Never has there been more choice for consumers in terms of how to pay. We have the good-old stalwart channels, such as paper checks, as well as newborn ones, like Apple Pay or Pay with Amazon. Yet, the credit card remains a fan favorite – one that continues to gobble up its share of the payments pie.
According to the Nilson Report’s most recent research, credit cards continued to gain share against all other forms of payment in the U.S. in 2015. It’s a remarkable feat, considering the growing number of payment vehicles available to today’s consumers and businesses alike.
Why the continued popularity? One reason may be the rapid-fire release of loyalty-inspiring rewards and perks for today’s credit cardholders. From the triple cash-back points offered by the Chase Sapphire Rewards Card to the 5-percent cash back offering on the newly released Amazon Prime Card, the competitive card rewards landscape has really ratcheted up in recent months.

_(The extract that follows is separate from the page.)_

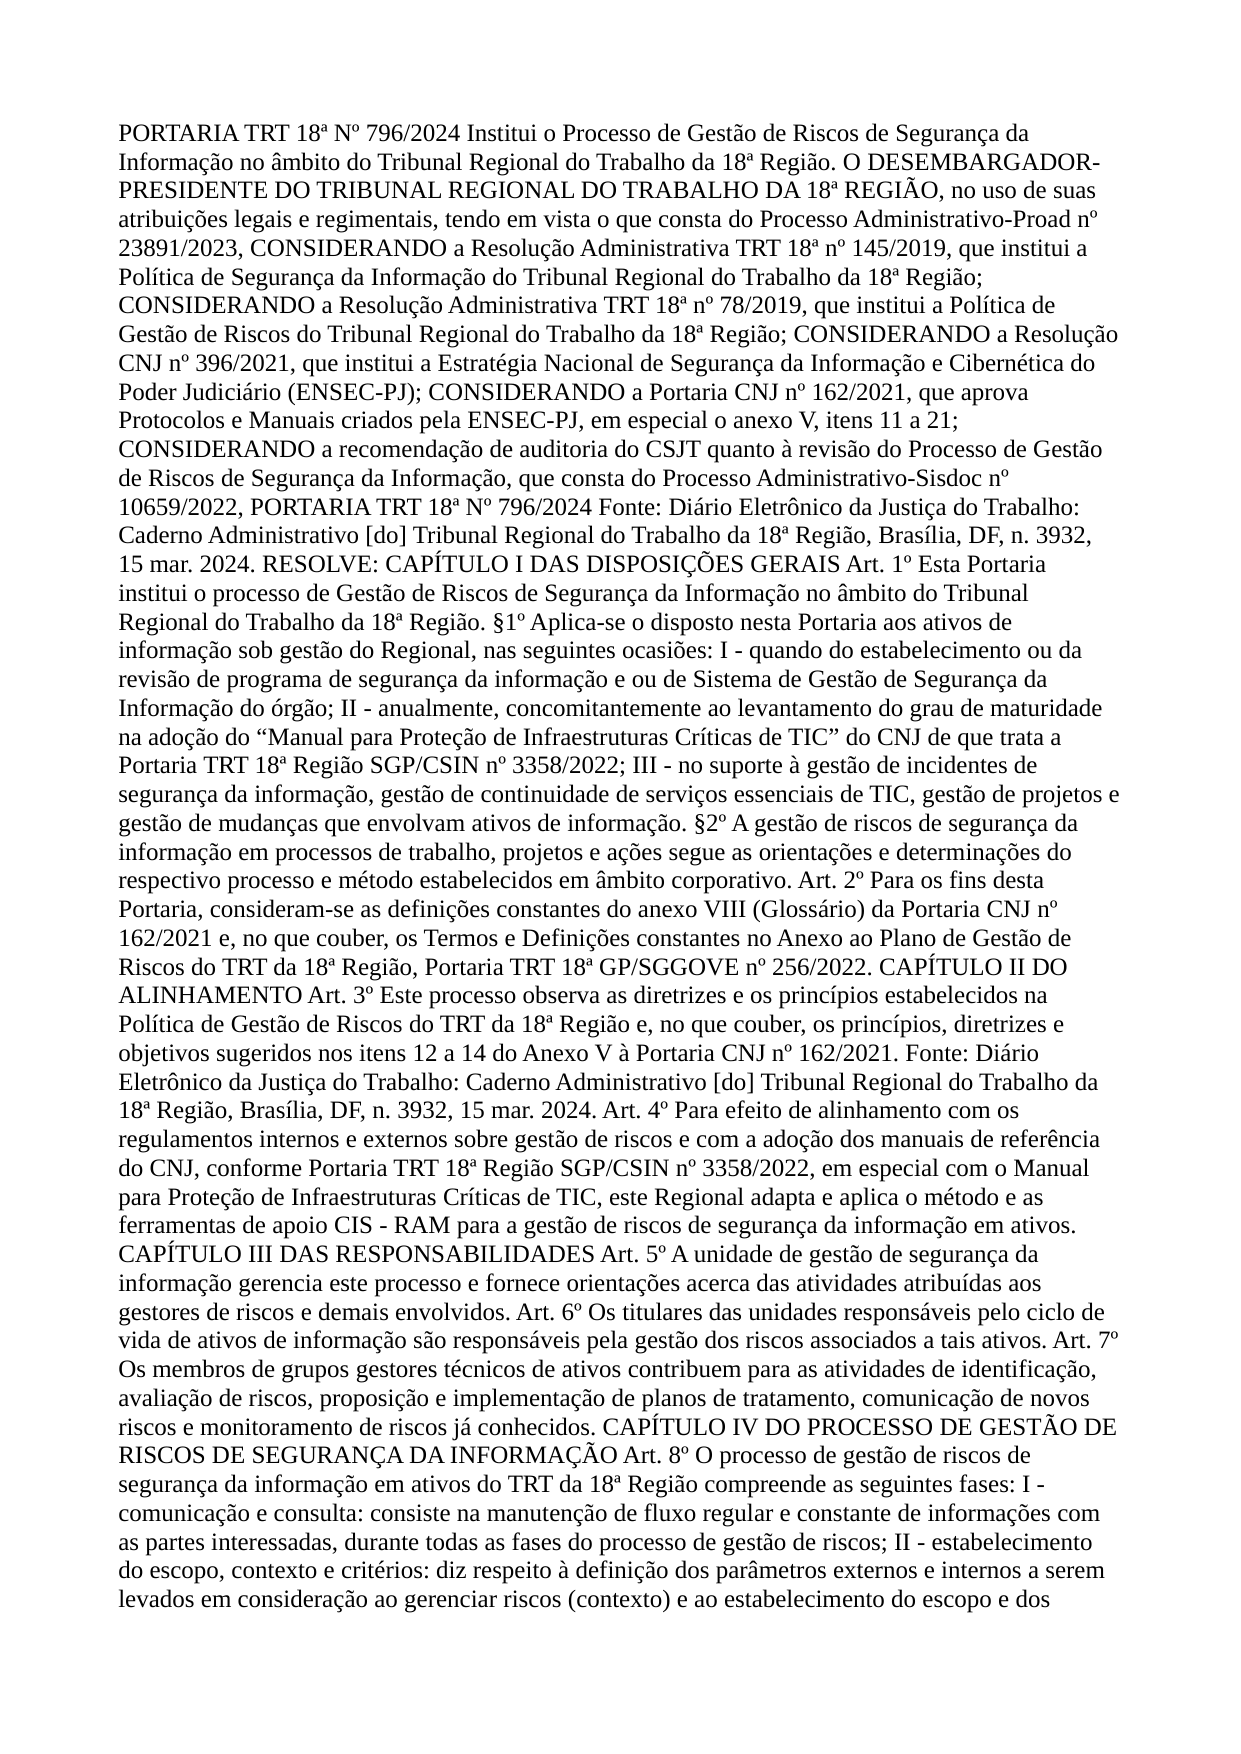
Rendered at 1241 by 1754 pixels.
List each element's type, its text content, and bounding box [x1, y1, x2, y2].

text PORTARIA TRT 18ª Nº 796/2024 Institui o Processo de Gestão de Riscos de Segurança da Informação no âmbito do Tribunal Regional do Trabalho da 18ª Região. O DESEMBARGADOR-PRESIDENTE DO TRIBUNAL REGIONAL DO TRABALHO DA 18ª REGIÃO, no uso de suas atribuições legais e regimentais, tendo em vista o que consta do Processo Administrativo-Proad nº 23891/2023, CONSIDERANDO a Resolução Administrativa TRT 18ª nº 145/2019, que institui a Política de Segurança da Informação do Tribunal Regional do Trabalho da 18ª Região; CONSIDERANDO a Resolução Administrativa TRT 18ª nº 78/2019, que institui a Política de Gestão de Riscos do Tribunal Regional do Trabalho da 18ª Região; CONSIDERANDO a Resolução CNJ nº 396/2021, que institui a Estratégia Nacional de Segurança da Informação e Cibernética do Poder Judiciário (ENSEC-PJ); CONSIDERANDO a Portaria CNJ nº 162/2021, que aprova Protocolos e Manuais criados pela ENSEC-PJ, em especial o anexo V, itens 11 a 21; CONSIDERANDO a recomendação de auditoria do CSJT quanto à revisão do Processo de Gestão de Riscos de Segurança da Informação, que consta do Processo Administrativo-Sisdoc nº 10659/2022, PORTARIA TRT 18ª Nº 796/2024 Fonte: Diário Eletrônico da Justiça do Trabalho: Caderno Administrativo [do] Tribunal Regional do Trabalho da 18ª Região, Brasília, DF, n. 3932, 15 mar. 2024. RESOLVE: CAPÍTULO I DAS DISPOSIÇÕES GERAIS Art. 1º Esta Portaria institui o processo de Gestão de Riscos de Segurança da Informação no âmbito do Tribunal Regional do Trabalho da 18ª Região. §1º Aplica-se o disposto nesta Portaria aos ativos de informação sob gestão do Regional, nas seguintes ocasiões: I - quando do estabelecimento ou da revisão de programa de segurança da informação e ou de Sistema de Gestão de Segurança da Informação do órgão; II - anualmente, concomitantemente ao levantamento do grau de maturidade na adoção do “Manual para Proteção de Infraestruturas Críticas de TIC” do CNJ de que trata a Portaria TRT 18ª Região SGP/CSIN nº 3358/2022; III - no suporte à gestão de incidentes de segurança da informação, gestão de continuidade de serviços essenciais de TIC, gestão de projetos e gestão de mudanças que envolvam ativos de informação. §2º A gestão de riscos de segurança da informação em processos de trabalho, projetos e ações segue as orientações e determinações do respectivo processo e método estabelecidos em âmbito corporativo. Art. 2º Para os fins desta Portaria, consideram-se as definições constantes do anexo VIII (Glossário) da Portaria CNJ nº 162/2021 e, no que couber, os Termos e Definições constantes no Anexo ao Plano de Gestão de Riscos do TRT da 18ª Região, Portaria TRT 18ª GP/SGGOVE nº 256/2022. CAPÍTULO II DO ALINHAMENTO Art. 3º Este processo observa as diretrizes e os princípios estabelecidos na Política de Gestão de Riscos do TRT da 18ª Região e, no que couber, os princípios, diretrizes e objetivos sugeridos nos itens 12 a 14 do Anexo V à Portaria CNJ nº 162/2021. Fonte: Diário Eletrônico da Justiça do Trabalho: Caderno Administrativo [do] Tribunal Regional do Trabalho da 18ª Região, Brasília, DF, n. 3932, 15 mar. 2024. Art. 4º Para efeito de alinhamento com os regulamentos internos e externos sobre gestão de riscos e com a adoção dos manuais de referência do CNJ, conforme Portaria TRT 18ª Região SGP/CSIN nº 3358/2022, em especial com o Manual para Proteção de Infraestruturas Críticas de TIC, este Regional adapta e aplica o método e as ferramentas de apoio CIS - RAM para a gestão de riscos de segurança da informação em ativos. CAPÍTULO III DAS RESPONSABILIDADES Art. 5º A unidade de gestão de segurança da informação gerencia este processo e fornece orientações acerca das atividades atribuídas aos gestores de riscos e demais envolvidos. Art. 6º Os titulares das unidades responsáveis pelo ciclo de vida de ativos de informação são responsáveis pela gestão dos riscos associados a tais ativos. Art. 7º Os membros de grupos gestores técnicos de ativos contribuem para as atividades de identificação, avaliação de riscos, proposição e implementação de planos de tratamento, comunicação de novos riscos e monitoramento de riscos já conhecidos. CAPÍTULO IV DO PROCESSO DE GESTÃO DE RISCOS DE SEGURANÇA DA INFORMAÇÃO Art. 8º O processo de gestão de riscos de segurança da informação em ativos do TRT da 18ª Região compreende as seguintes fases: I - comunicação e consulta: consiste na manutenção de fluxo regular e constante de informações com as partes interessadas, durante todas as fases do processo de gestão de riscos; II - estabelecimento do escopo, contexto e critérios: diz respeito à definição dos parâmetros externos e internos a serem levados em consideração ao gerenciar riscos (contexto) e ao estabelecimento do escopo e dos [118, 118, 1122, 1613]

The other thing to consider is credit cards are the payment tool behind most of the emerging digital payment options today. When you download and use Apple Pay, Samsung Pay, Android Pay, Pay with Amazon… I could go on… there is typically a Visa or Mastercard loaded in that payment app. Notably, digital wallets were not included as a category in the Nilson research.
Nilson predicts credit card payments, which accounted for 31 percent of total volume in 2015, to continue their upward trajectory – at least through 2020. They’ll be joined in that growth by other plastic cohorts, prepaid and debit. Together, the three card-based methods of payment will reach 70 percent of total volume by 2020.